Below is the text from the SPI press release:
For Immediate Release
March 2, 2009
Contact: Mark Pawlicki 530-378-8000
Sierra Pacific Industries Announces Mill Closure at Quincy, California – Blames Environmental Litigation and Market Conditions
Anderson, CA – Sierra Pacific Industries (SPI) today announced it will close its small-log sawmill located in Quincy, California on May 4, 2009. According to SPI, the challenging lumber market combined with litigation over timber harvests on nearby national forest lands were the primary drivers behind the decision to close the plant.
“We are deeply saddened over this announcement, as many hard-working, dedicated employees who have been with the company for a long time will be unemployed” said area manager Matt Taborski. “The reduced availability of national forest timber resulting from litigation forced SPI to transport logs over long distances at greater cost to keep the mill running,” he added. “Today’s lumber prices are not sufficient to cover these increased costs. To make things worse, environmental litigation has not only reduced the mill’s raw material supply, but also increased the risk of wildfires in the area” he continued.
This mill is part of a two-mill complex – one cutting small diameter logs and the other cutting large diameter logs into lumber for domestic consumption. About 150 employees will be affected by this closure. Approximately 160 will remain employed at the large-log facility and biomass electric generation plant.
The Quincy mills rely in large part on the sale of national forest timber for their raw material. Sierra Pacific constructed the small-log mill when it appeared the Herger-Feinstein Quincy Library Group Forest Recovery Act (QLG) would pass in Congress. That law, approved in 1998, promoted tree thinning on national forest timberlands to reduce the threat of wildfires while providing raw material for local manufacturing. It was anticipated that the QLG Act would result in the harvest of enough small diameter trees to run the mill.
Unfortunately, environmental activists have brought a series of appeals and lawsuits against these projects, drastically reducing the amount of timber available for harvest. Overall, the Forest Service has been able to achieve less than 20% of its QLG sawlog sales target due to appeals and litigation. Nearly two-thirds of the current year’s timber sale program is enjoined or withheld from sale pending the outcome of litigation.
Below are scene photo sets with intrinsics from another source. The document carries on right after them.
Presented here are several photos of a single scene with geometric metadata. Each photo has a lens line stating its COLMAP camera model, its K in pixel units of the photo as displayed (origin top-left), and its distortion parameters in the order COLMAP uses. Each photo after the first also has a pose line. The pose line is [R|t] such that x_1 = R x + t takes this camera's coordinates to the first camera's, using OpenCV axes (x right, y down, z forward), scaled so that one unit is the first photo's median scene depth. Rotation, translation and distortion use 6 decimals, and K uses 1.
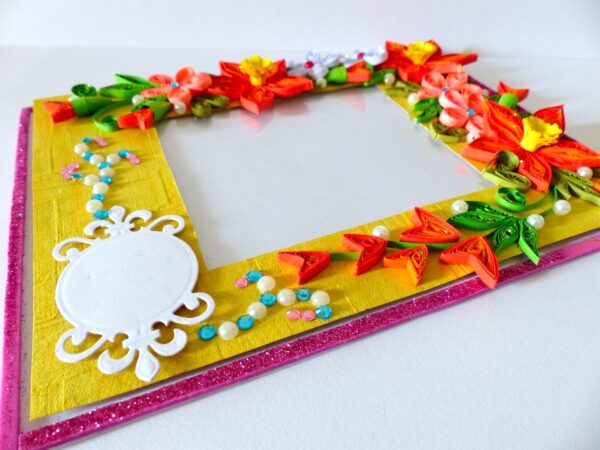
lens RADIAL K [[446.2, 0, 300.0], [0, 446.2, 225.0], [0, 0, 1]] dist [-0.026588, 0.001569]
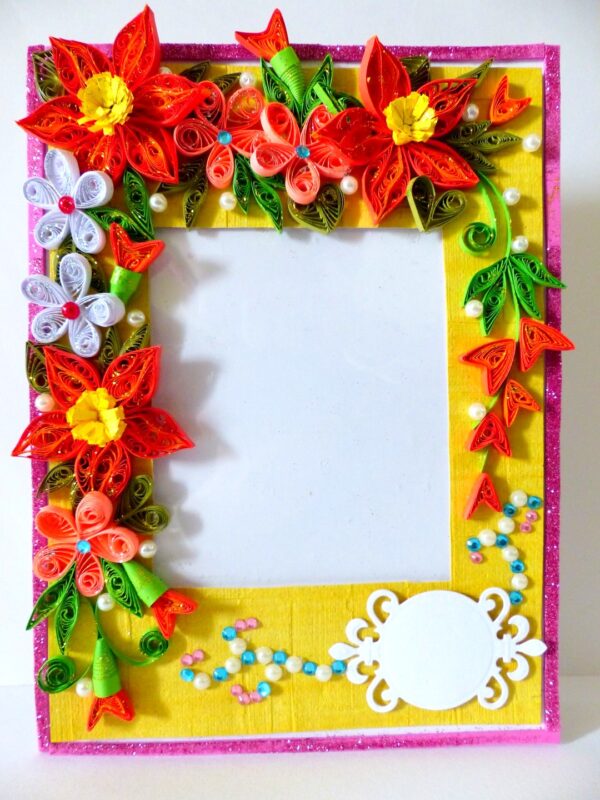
lens RADIAL K [[594.9, 0, 300.0], [0, 594.9, 400.0], [0, 0, 1]] dist [-0.026588, 0.001569]
pose [[0.392449, -0.919119, -0.034707, 0.095885], [0.600582, 0.227495, 0.766516, -1.226343], [-0.696624, -0.321663, 0.641286, 0.439311]]
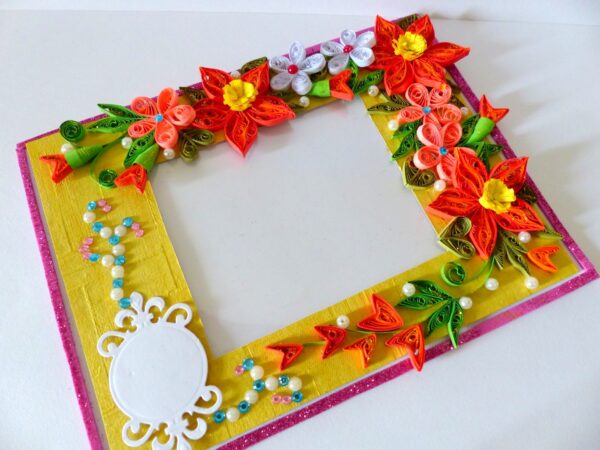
lens RADIAL K [[446.2, 0, 300.0], [0, 446.2, 225.0], [0, 0, 1]] dist [-0.026588, 0.001569]
pose [[0.999925, -0.002266, 0.012015, 0.039846], [-0.003569, 0.885789, 0.464075, -0.841407], [-0.011694, -0.464083, 0.885715, -0.025876]]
Workers at the Quincy mills are represented by the Carpenter’s Industrial Council. Employees and union representatives were informed of the mill closure during meetings today. Sierra Pacific spokesman Mark Pawlicki stated “SPI will consider affected employees for other potential opportunities within the company for those who are interested in relocating or transferring.”
Sierra Pacific Industries is a third-generation family-owned forest products company based in Anderson, California. The firm owns and manages nearly 1.9 million acres of timberland in California and Washington, and is the second largest lumber producer in the U.S. Sierra Pacific is committed to managing its lands in a responsible and sustainable manner to protect the environment while providing quality wood products for consumers.